Haldun Taner, o döneme de hâkim, maalesef günümüzde de maruz kaldığımız "sansürcü, müdahaleci" anlayışı çok başarılı bir şekilde eleştirmiş. Aynı zamanda dar bakışlı ahlâk anlayışına ve kol kırılsa da yen içinde kalır düsturuna, "Kötülükleri gizleyelim, iyilikleri abartalım." düşüncesine çok yerinde dokundurmalar yapmış. Oldukça eğlenceli, aynı zamanda düşündürücü harika bir eser.

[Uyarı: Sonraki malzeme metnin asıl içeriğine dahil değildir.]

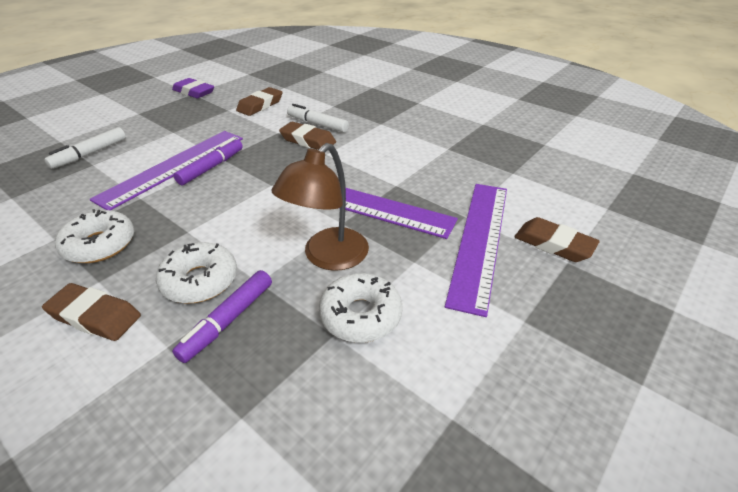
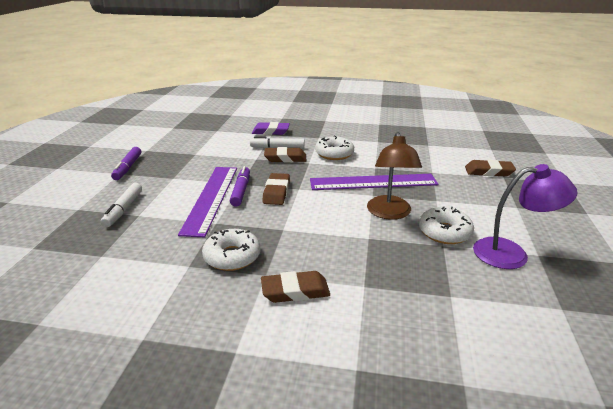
camera: 30 degrees left, 10 degrees down
(194, 92) = (146, 149): purple eraser -> purple eraser (271, 131)
(200, 281) = (333, 250): white donut -> white donut (334, 154)
(228, 320) = (380, 261): purple marker -> purple marker (127, 168)
(260, 105) = (217, 145): brown eraser -> brown eraser (276, 192)
(411, 395) = (511, 253): none -> purple lamp
(479, 240) = (454, 181): purple ruler -> none

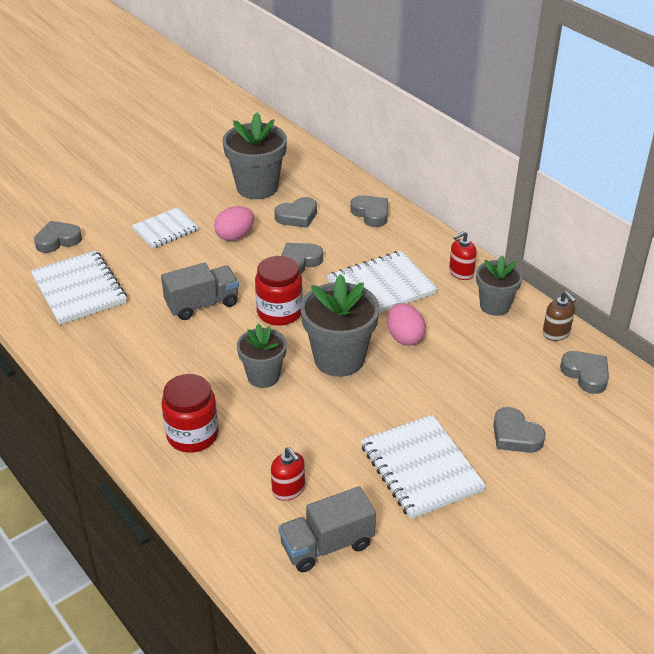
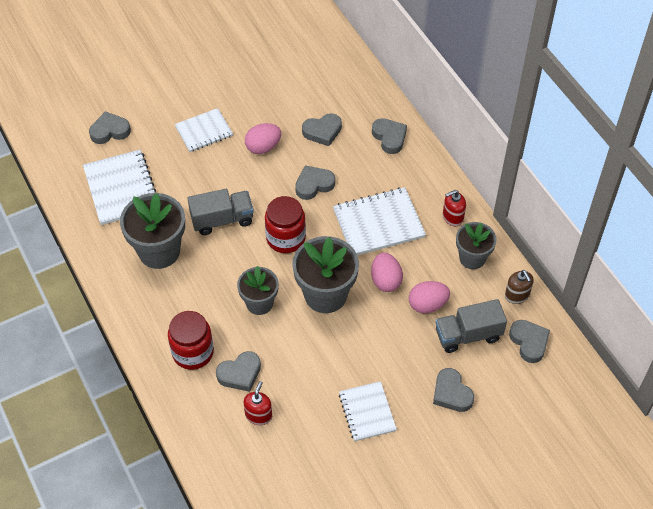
camera: 10 degrees right, 15 degrees up
(255, 449) = (240, 374): none -> grey heart
(257, 187) = (293, 91): grey flower pot -> grey flower pot (159, 251)
(288, 489) = (258, 415): red soap dispenser -> red soap dispenser turned 135 degrees counterclockwise
(327, 545) = (278, 469): grey truck -> grey truck (468, 335)
(421, 468) = (367, 412): white notebook -> white notebook, size x0.65
(459, 354) = (427, 305): none -> pink egg

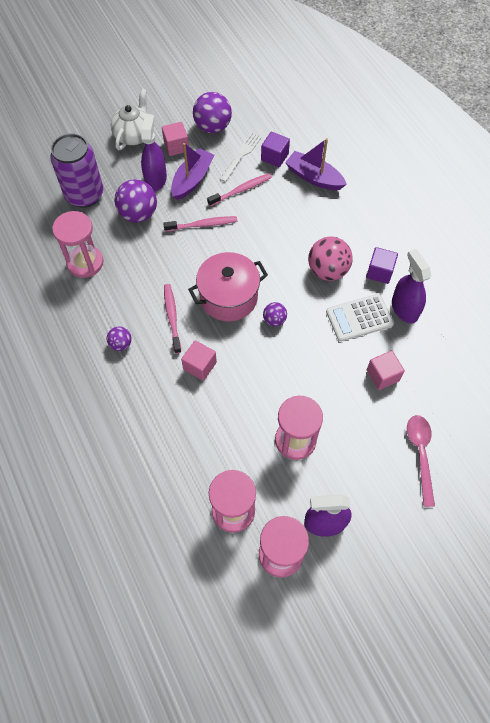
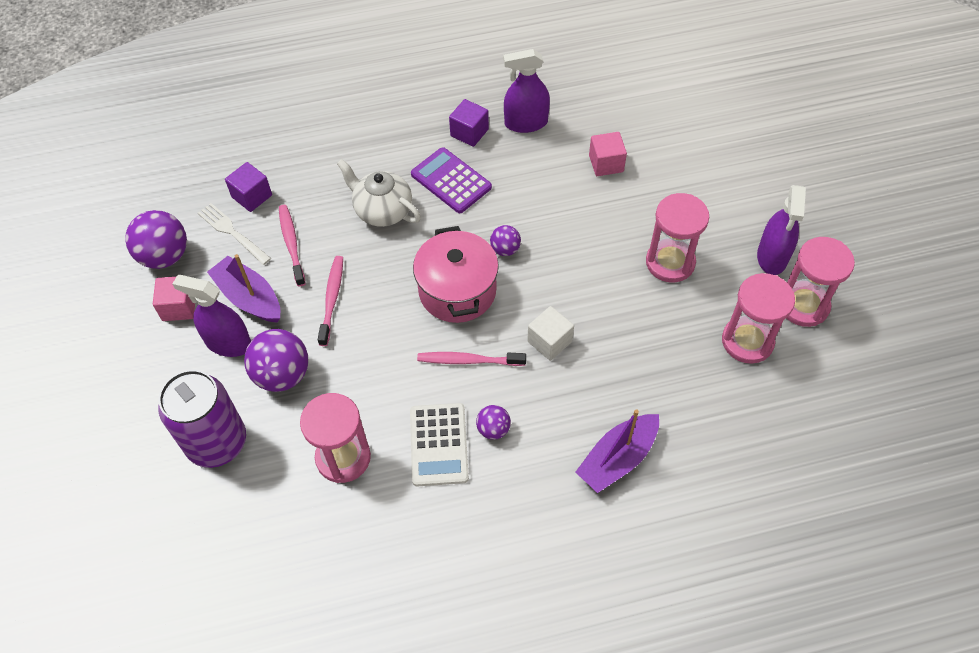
camera: 75 degrees left, 5 degrees down
(134, 135) = (131, 358): white teapot -> white teapot (382, 210)
(200, 366) = (549, 341): pink cube -> white cube
(314, 177) = (304, 162): purple boat -> purple boat (617, 458)
(327, 270) = (451, 181): pink ball -> purple calculator
(359, 318) = (526, 166): white calculator -> white calculator (438, 444)
(420, 454) = (706, 155): pink spoon -> none

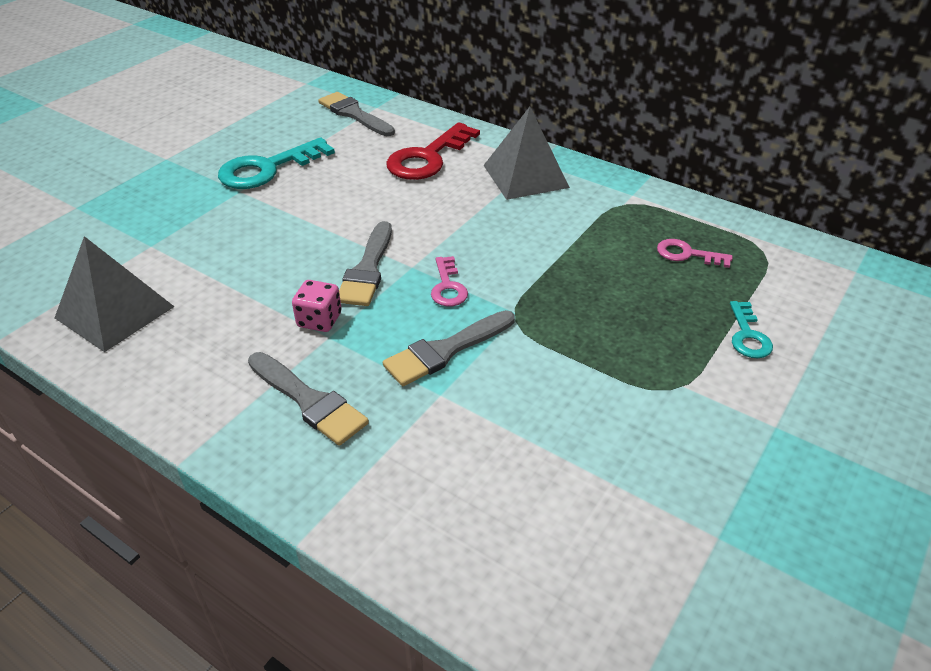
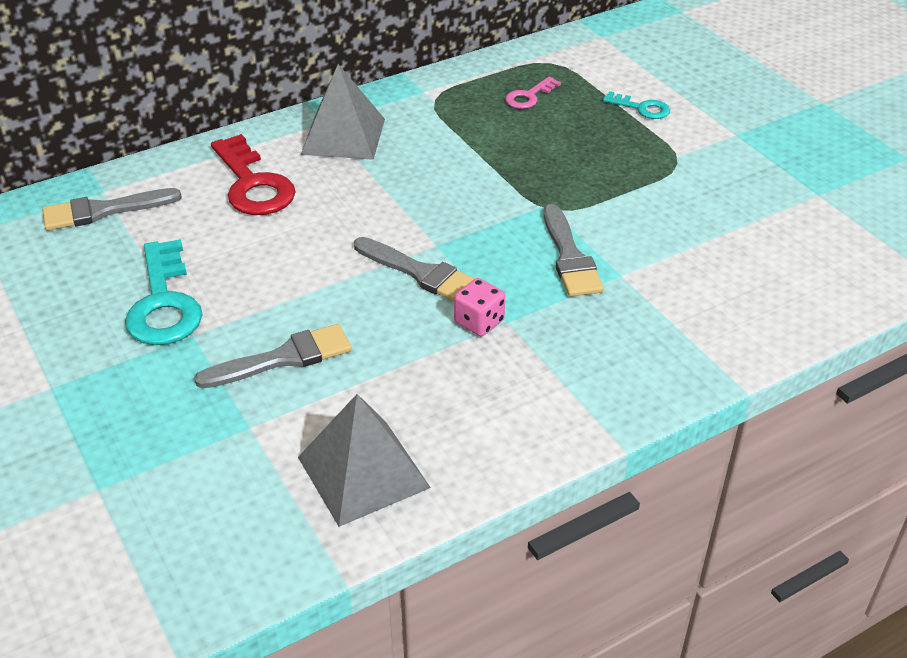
camera: 65 degrees left, 0 degrees up
(309, 401) = (589, 352): grey brush -> grey brush (283, 358)
(448, 287) = (483, 232): pink key -> none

“Ay, iri ve toparlak, Maltepe sırtlarından doğuverdi. Yassıada üstlerinde bir yıldız, onun çıkışı ile rahatı kaçmış gibi, olduğu yerden kaydı, gökyüzünde ışıklı bir yol çizerek gözden kayboldu.”
Haldun Taner
Hikayelerinde işlediği temalar, genellikle, eğitim ve öğretim eksikliğinden kaynaklanan düzensizlikler, büyük şehrin yaşayışına uymaya çalışan sonradan görme türedi insanlar, bilgisiz, kaba kimseler, züppeler, kişilerin yaratılıştan gelme ruhsal bozuklukları vb. Bunları bıyık altından gülen bir mizah (humor), kimi zaman da yergi havası içinde verir. Batılılaşmanın yanlış anlaşılmasının ürünü olan züppe tipinin
Ahmet Mithat (Felatun Beyle Rakım Efendi),
Recaizade Mahmut Ekrem (Araba Sevdası),
Hüseyin Rahmi (Şıpsevdi) vb.
ile sürüp gelen yergisinin son örneğini Haldun Taner yazmıştır. "Made in USA"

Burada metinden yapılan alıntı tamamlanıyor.